After yesterday’s spending review announcement
, the last thing public sector buyers need is more bad news. But if you can stop crying into your coffee, you might want to steel yourself and look at the EU’s latest procurement “brainwave”.
As we reported earlier this week, the European Commission has decided not enough buyers are using e-procurement
. And as only 5 per cent of total spend is processed this way – compared to an EU target of 50 per cent by 2010 – it’s not difficult to understand their motivation for a change.
What I find difficult to understand is the response they seem to be shuffling toward – greater regulation (or as the document puts it “more concerted EU-level efforts to encourage alignment or standardisation”) for buyers.
“With the benefit of hindsight, there are some areas which might have benefited from a more pro-active and/or directive approach,” the consultation
“Is there further scope for the introduction of regulatory incentives in EU legislation to encourage the use e-procurement?” it asks. “Alternatively, should EU procurement legislation clarify the possibility for individual Member States to require the use of e-procurement under certain circumstances?”
I’ve no problem with more use of e-procurement. As the Commission says, it has benefits for both buyers and suppliers, identified as greater transparency, reduced costs and increased speed. But, as it also points out, it’s not free or cheap for either party.
What I have a problem with is that this is bound to mean more bureaucracy and headaches for public sector purchasers. And, of course, the consultation doesn’t entertain the idea that current bureaucratic procurement rules could possibly be a barrier to adoption.

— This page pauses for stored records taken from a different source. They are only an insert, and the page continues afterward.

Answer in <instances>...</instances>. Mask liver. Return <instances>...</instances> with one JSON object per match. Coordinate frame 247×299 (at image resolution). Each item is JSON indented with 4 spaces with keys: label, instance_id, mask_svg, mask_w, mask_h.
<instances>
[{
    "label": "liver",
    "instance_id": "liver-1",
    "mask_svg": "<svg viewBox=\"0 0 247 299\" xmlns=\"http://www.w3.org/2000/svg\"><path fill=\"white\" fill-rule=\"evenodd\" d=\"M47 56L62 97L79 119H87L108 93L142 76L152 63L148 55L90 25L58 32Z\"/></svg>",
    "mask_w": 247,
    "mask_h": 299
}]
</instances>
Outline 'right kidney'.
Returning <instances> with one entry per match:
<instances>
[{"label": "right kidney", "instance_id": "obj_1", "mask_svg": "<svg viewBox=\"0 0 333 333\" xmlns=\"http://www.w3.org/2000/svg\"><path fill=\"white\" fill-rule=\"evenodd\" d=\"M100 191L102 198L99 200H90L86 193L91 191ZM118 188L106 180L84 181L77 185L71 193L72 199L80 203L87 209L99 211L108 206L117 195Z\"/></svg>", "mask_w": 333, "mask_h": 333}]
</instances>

Whatever the benefits, greater standardisation is bound to lead to more box-ticking, less flexibility and perhaps even greater inaccessibility – as the consultation itself points out the current lack of adoption is as much the fault of suppliers. So why must this burden fall on the buyer? Because they are the easiest to regulate.

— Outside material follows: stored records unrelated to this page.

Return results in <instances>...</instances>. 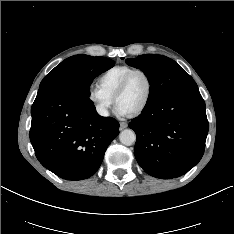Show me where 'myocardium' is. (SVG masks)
Segmentation results:
<instances>
[{
	"label": "myocardium",
	"mask_w": 234,
	"mask_h": 234,
	"mask_svg": "<svg viewBox=\"0 0 234 234\" xmlns=\"http://www.w3.org/2000/svg\"><path fill=\"white\" fill-rule=\"evenodd\" d=\"M137 73H141L146 77L147 83H148V89H147V94H146L144 102L134 112L129 113L130 116H138L141 113H143L145 109L148 107L152 98V94H153V80H152L151 75L144 69H140V68L133 69L124 77V79L122 80V82L120 83V85L118 86V88L116 89L113 95V102L116 105L117 99L126 91L131 78Z\"/></svg>",
	"instance_id": "myocardium-1"
}]
</instances>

And what will happen to those forward-thinking local authorities, schools and healthcare providers who have already taken the initiative and deployed a variety of e-procurement systems when these fail to meet a new “EU standard”?
As our debate on EU procurement rules demonstrated
the stick approach is the worst possible way to encourage buy-in among users (ironically, as those who have deployed e-procurement in their organisation are probably aware).
But it’s not all bad. In fact, one of the suggestions raised by the consultation is to reduce the legal obligations on buyers if they use e-procurement. “Would this make the use of e-procurement systems more attractive?” it asks. We might see adoption rates above 90 per cent if this proposal were to be implemented.